公務員の方が民間企業へ転職し、新たな人生を歩み始める。その一歩を支援させていただく中で、「人生が変わりました」という言葉をいただける。 自分の仕事が、誰かの人生や社会にポジティブな影響を与えていることを肌で感じられる瞬間こそ、すべての苦労が報われる時です。 ビジネスパーソンとして、そして一人の人間として、器を広げ続けること。それが、この事業を牽引する私の義務であり、最大のやりがいです。
HR領域の「No.1」へ。イシンだから描ける未来図
今後の展望についてお話しします。 まずは、現在注力している公務員特化のエージェント事業『公務員キャリアNEXT』を、市場でNo.1のサービスにします。 「公務員の転職ならイシン」と誰もが想起し、求職者からも企業からも選ばれる存在になる。そして、企業側に新しい知見を持った人材が流入することで、イノベーションが生まれる。そんな社会構造を当たり前のものにしたいと考えています。
しかし、私たちの構想はそこで終わりません。 企業の採用力を底上げする支援事業や、転職した方が入社後に活躍するための定着支援。

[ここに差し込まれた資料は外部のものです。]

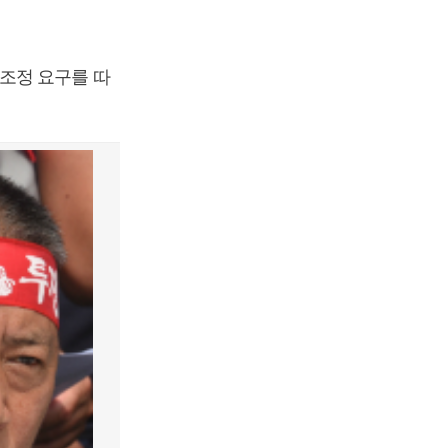
조정 요구를 따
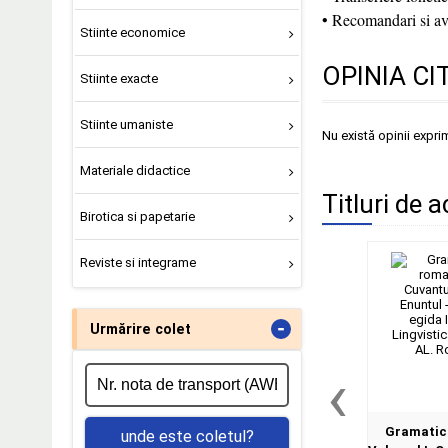
• Recomandari si av
Stiinte economice
OPINIA CI
Stiinte exacte
Stiinte umaniste
Nu există opinii expri
Materiale didactice
Titluri de a
Birotica si papetarie
Reviste si integrame
-
Urmărire colet
‹
Gramatica
unde este coletul?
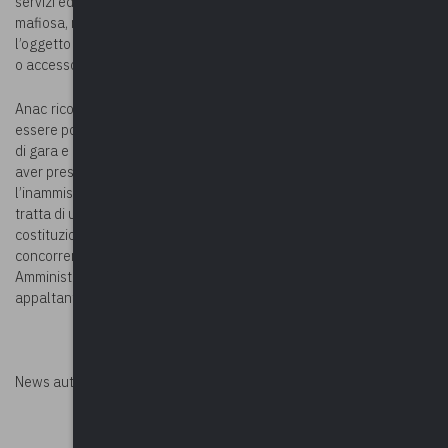
servizi ed esecutori di lavori non soggetti a tentativi di infiltrazione
mafiosa, nei casi in cui le attività maggiormente esposte non siano
l’oggetto principale della gara ma costituiscano attività secondarie
o accessorie alla prestazione oggetto dell’appalto.
Anac
ricorda che il requisito dell’iscrizione alle white list deve
essere posseduto al momento della partecipazione alla procedura
di gara e che la mancata iscrizione (o la mancata dichiarazione di
aver presentato idonea domanda di iscrizione) determina
l’inammissibilità dell’impresa e la sua esclusione dalla gara. Si
tratta di un requisito a presidio di diritti e principi di ordine
costituzionale, come la salvaguardia dell’ordine pubblico, della
concorrenza e del buon andamento della Pubblica
Amministrazione e non può essere derogato dalla stazione
appaltante nell’elaborazione dei documenti di gara.
News autorizzata da
Perksolution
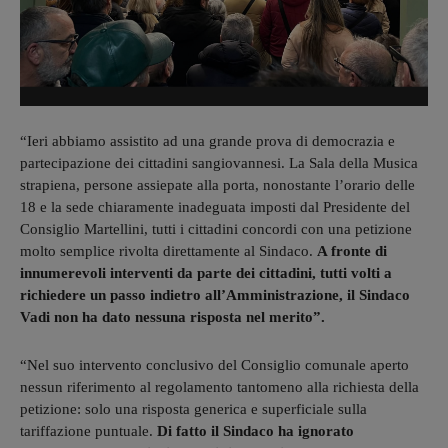
“Ieri abbiamo assistito ad una grande prova di democrazia e
partecipazione dei cittadini sangiovannesi. La Sala della Musica
strapiena, persone assiepate alla porta, nonostante l’orario delle
18 e la sede chiaramente inadeguata imposti dal Presidente del
Consiglio Martellini, tutti i cittadini concordi con una petizione
molto semplice rivolta direttamente al Sindaco.
A fronte di
innumerevoli interventi da parte dei cittadini, tutti volti a
richiedere un passo indietro all’Amministrazione, il Sindaco
Vadi non ha dato nessuna risposta nel merito”.
“Nel suo intervento conclusivo del Consiglio comunale aperto
nessun riferimento al regolamento tantomeno alla richiesta della
petizione: solo una risposta generica e superficiale sulla
tariffazione puntuale.
Di fatto il Sindaco ha ignorato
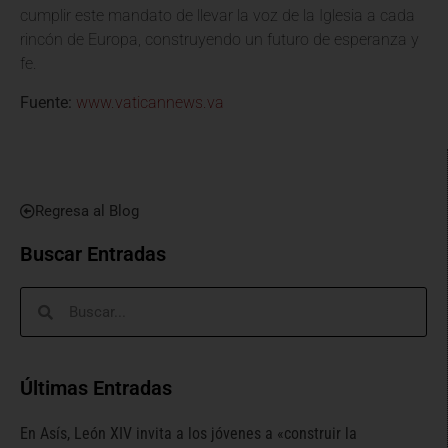
cumplir este mandato de llevar la voz de la Iglesia a cada
rincón de Europa, construyendo un futuro de esperanza y
fe.
Fuente:
www.vaticannews.va
Regresa al Blog
Buscar Entradas
Últimas Entradas
En Asís, León XIV invita a los jóvenes a «construir la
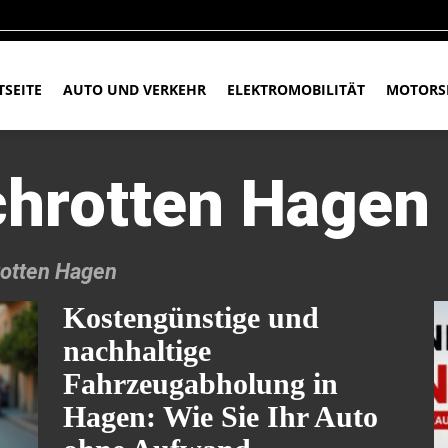
TSEITE
AUTO UND VERKEHR
ELEKTROMOBILITÄT
MOTORS
chrotten Hagen
rotten Hagen
Kostengünstige und
nachhaltige
Fahrzeugabholung in
Hagen: Wie Sie Ihr Auto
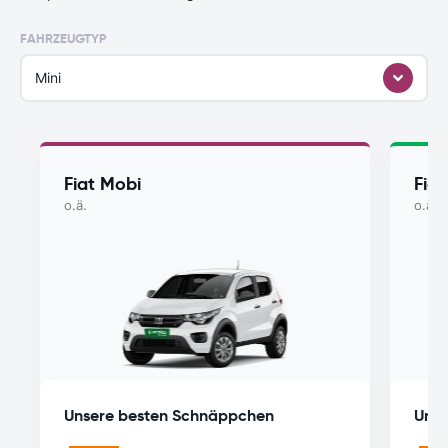
FAHRZEUGTYP
Mini
Fiat Mobi
Fia
o.ä.
o.ä.
Unsere besten Schnäppchen
Unse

さらには、私個人として関心の高い「大人の学び直し(リカレント教育)」や「リスキリング支援」の領域まで事業を広げていきたい。
「HR(人的資源)」という切り口から、人の可能性を最大化し、社会全体にインパクトを与えていく。 売上や利益の成長はもちろんですが、イシン株式会社をもっと「社会になくてはならない影響力のある会社」にしていきたい。そして、イシンにはそのポテンシャルがあると確信しています。
これから出会うあなたにお伝えしたいのは、「完成された組織に入る」のではなく、「組織を創る側に来てほしい」ということです。 ここには、成長痛を伴うような高い壁があるかもしれません。 でも、もしあなたが「自分の器を広げたい」「社会を変える手触りを感じたい」と願うなら。 私がこれまで経験してきたこと、そして今まさに経験している熱狂を、すべて共有します。
一緒に、アンラーンし続けましょう。 そして、私たち自身の手で、想像を超える未来(事業)を創り上げましょう。